* **SOURCE EXTRACT**:

◆ ◆ ◆

Fairstar the cruise ship still with her much loved yellow funnel with the big blue V

From the author’s private collection

Fairstar mostly cruised around the South Pacific Islands, but she also undertook one or two longer cruises to the Far East and Japan. In 1982 ended cruising to Asia and consecrated on the South Pacific. With her regular updates, one of notable exterior changes was the new windows that were installed far forward on Promenade Deck just aft of the children’s facilities, and later they added, laminated canvas for strength, with clear plastic windows that headed further aft. The deck space that was now glass enclosed in due course became the popular “Brasserie Delfino.”

The Fairstar is seen here departing Sydney on yet another cruise not long before her livery change

Photographer is unknown – Please see the photo Notes at bottom of page

Refits and Changes:

On June 3, 1984 the Fairstar entered the Cairncross Drydock in Brisbane for an overall refit, which saw her passenger numbers reduced to just 1,390.

Then from 1988, she commenced making one Asian fly/cruise programme annually and when she arrived in Singapore passengers would spend time in a hotel and take several tours and fly home, or visa versa. Whist she was in Singapore she would be dry-docked for her regular overhauls as well as a refit and construction work, if required,

As Sitmar Line had been renamed “Sitmar Cruises” having gained two new luxury cruise ships for the American market, the Fairstar was again in Singapore shipyards in June 1988 where she received the new Sitmar Cruises colour scheme on her funnel: a stylised (1) White & Red Swan on a dark Blue funnel. Personally I did not like this funnel on her and it certainly did not prove to be very popular with Australians either, for they had come to love the beloved Sitmar yellow funnel with that great big blue V on it!

 

(1) Above & below: Here we see Sitmar Cruises Fairstar with the new blue Funnel Livery with the white/red swan logo

Also note the canvas with plastic windows section forward along Promenade Deck!

The photograph above was provided to me by Sitmar Cruises - The one below is unknown - Please see the photo Notes at bottom of page

 

Part Three - Fairstar the P&O FunShip:

However, due to Sitmar Cruises incredible success with the cruising public in the United States and of course in Australia since 1974, P&O/Princess Cruises decided to purchase Sitmar Cruises, including our very own TSS Fairstar in September 1988.

Thus P&O decided to give her another refit in April 1989 that saw her lounges and accommodations being upgraded with new carpet being laid as well as new furnishings. But it was her Boat Deck that saw the biggest change as it was extended far aft and full width making her Lido Deck and Pool area so spacious! In addition, it also provided the perfect buffet and keep fit area directly below on Promenade Deck. As well as adding full cover for newly created “Starlight Disco.” Now the TSS Fairstar had become a genuine cruise ship with all the comforts of one! In addition her passenger capacity was now 1,390.

Finally in June 1991 did P&O Holidays decide to change that horrid blue funnel for it certainly needed to be changed, and the funnel was pained all white with a (2) Blue and Red Swan. This livery remained until the next and final change in late 1993.

(2) The Blue and Red Swan Sitmar Cruises Logo on a white funnel, which suited the ship better, but still not right!

◆ ◆ ◆

* **AIM**:
Transcribe the passage of the Fairstar text that begins at "Finally in June" and stops after "still not right!".

* **PROVIDED RECORDS**:
◆ ◆ ◆

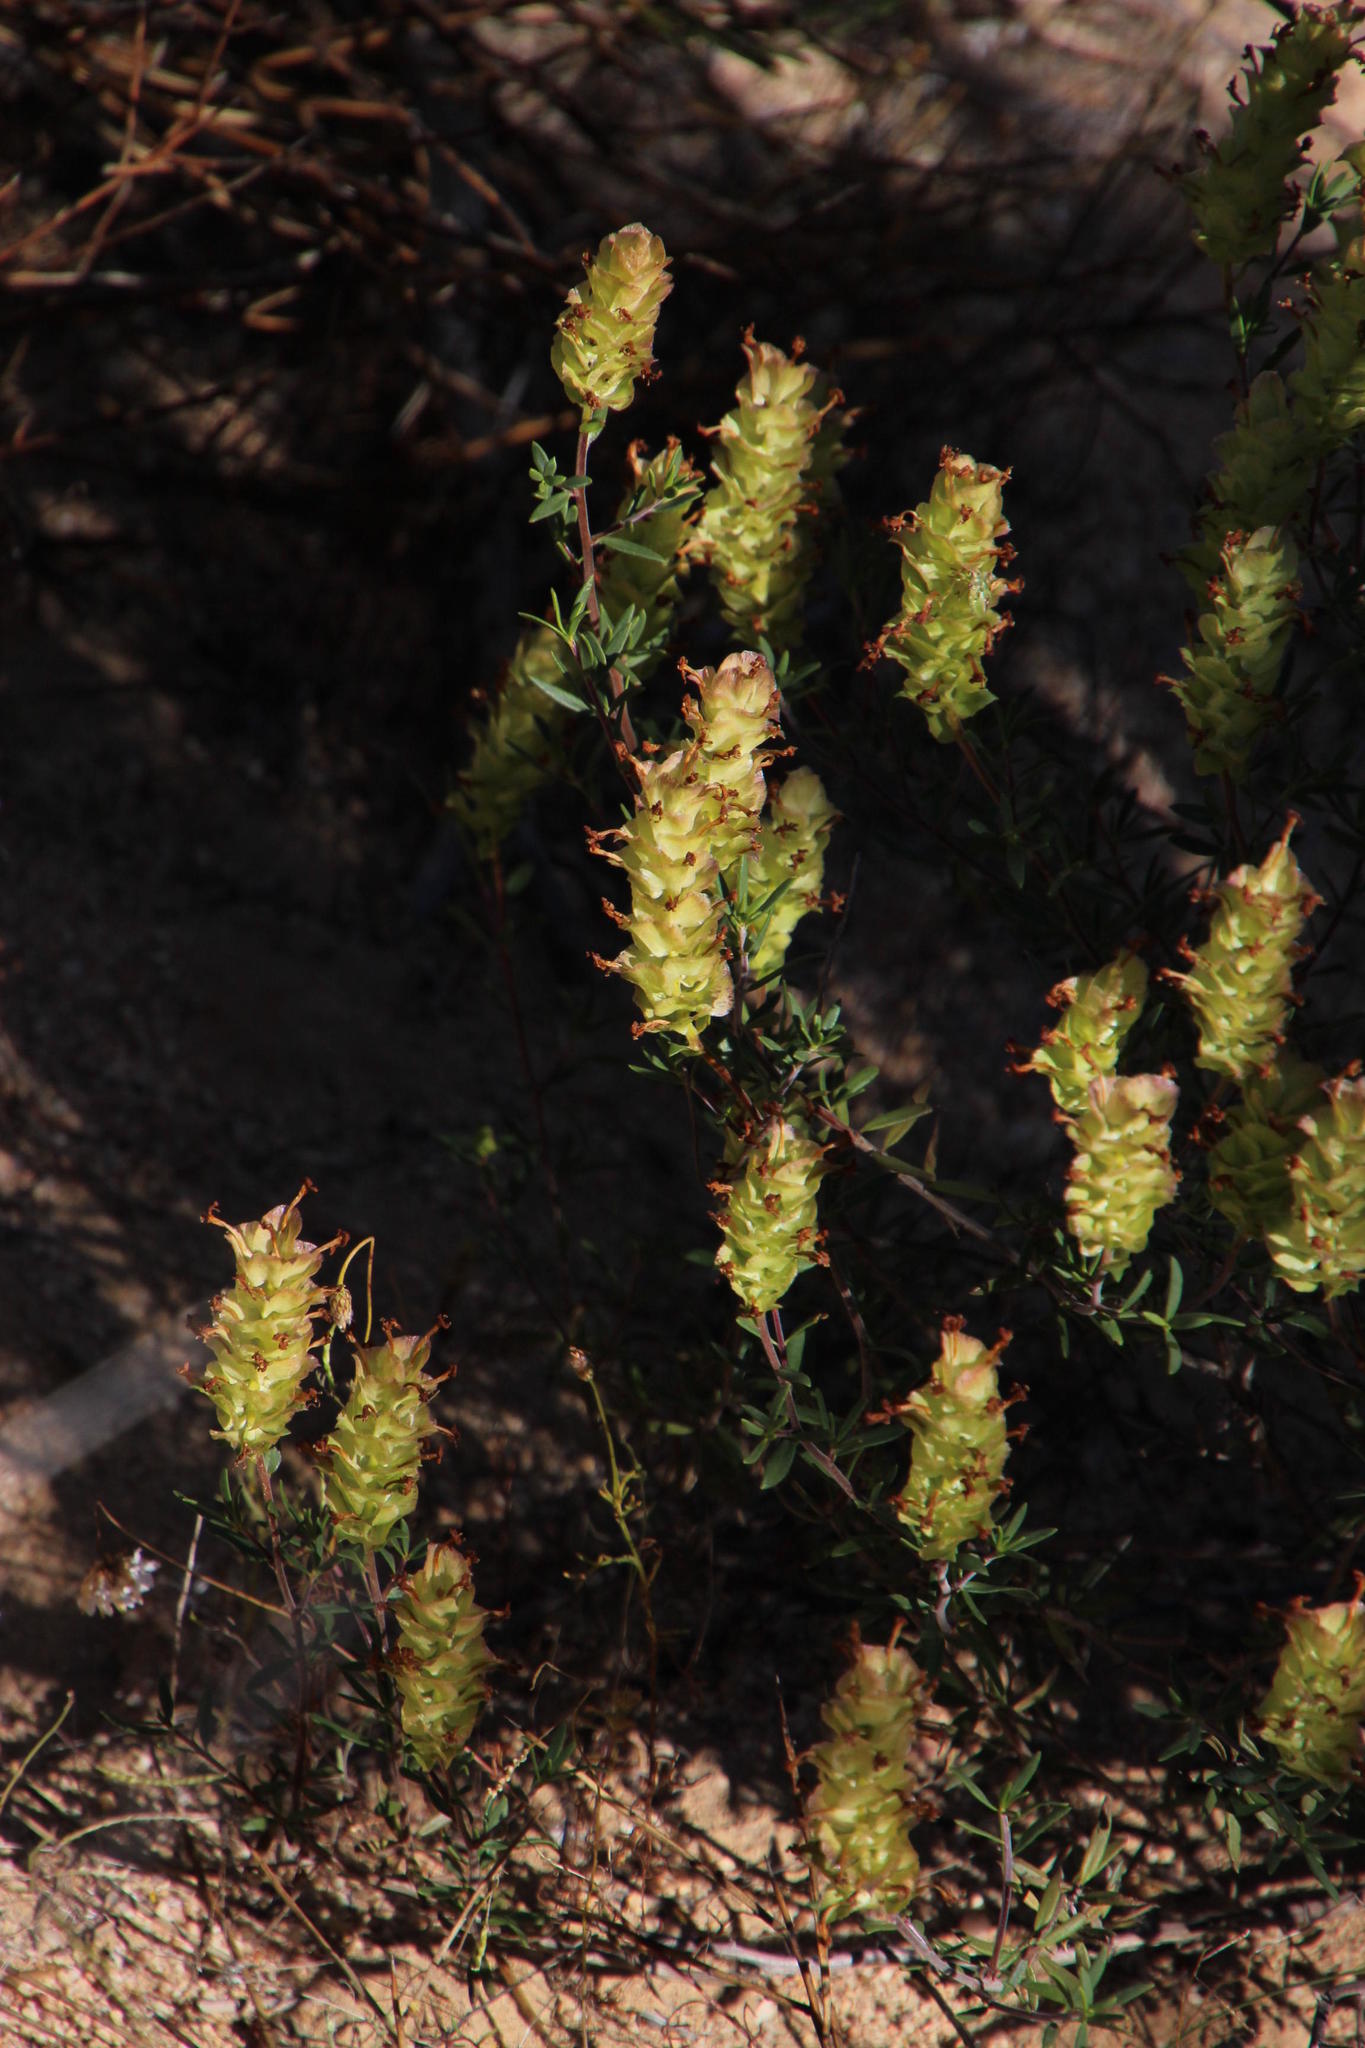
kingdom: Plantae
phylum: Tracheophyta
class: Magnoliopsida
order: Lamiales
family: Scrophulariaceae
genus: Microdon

◆ ◆ ◆

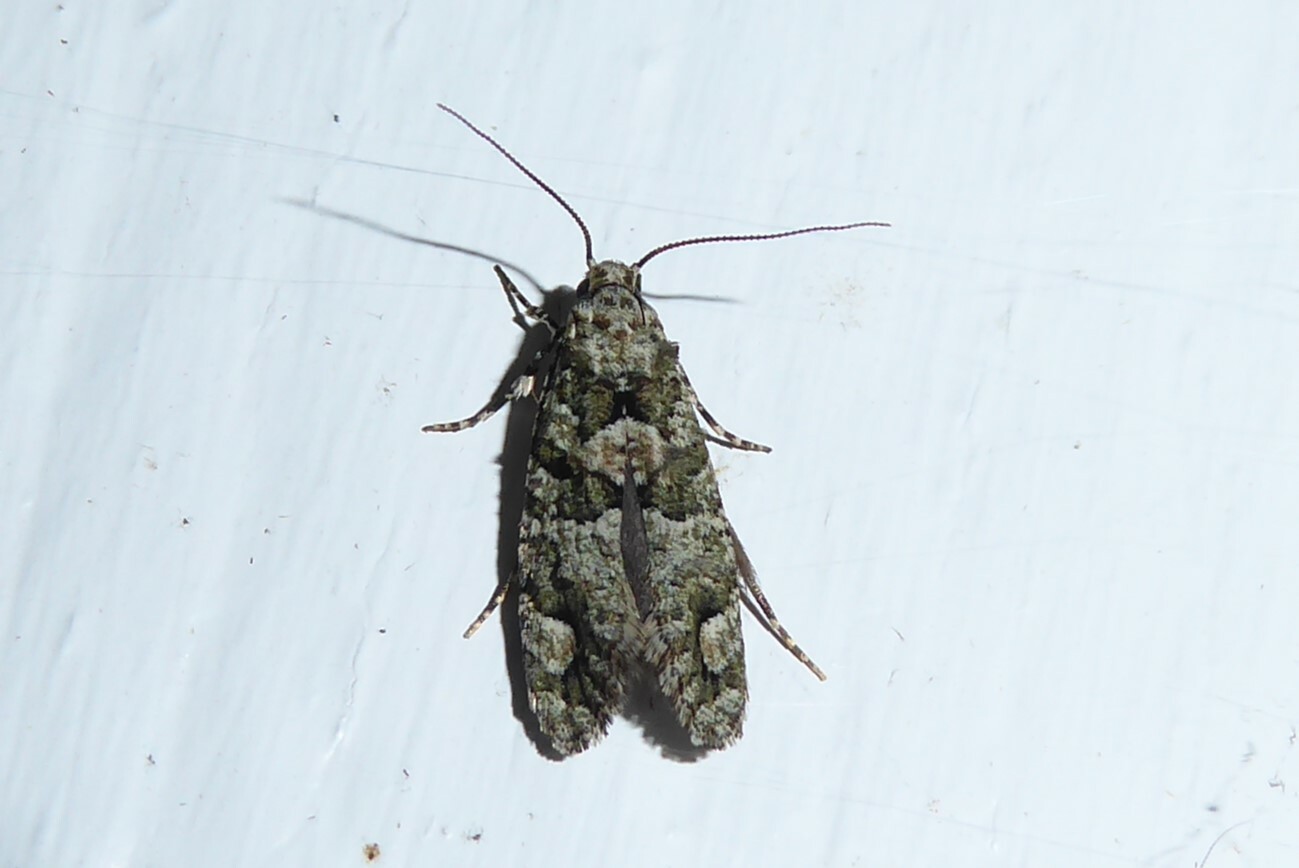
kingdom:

◆ ◆ ◆

* **FULL SOLUTION**:
Finally in June 1991 did P&O Holidays decide to change that horrid blue funnel for it certainly needed to be changed, and the funnel was pained all white with a (2) Blue and Red Swan. This livery remained until the next and final change in late 1993.

(2) The Blue and Red Swan Sitmar Cruises Logo on a white funnel, which suited the ship better, but still not right!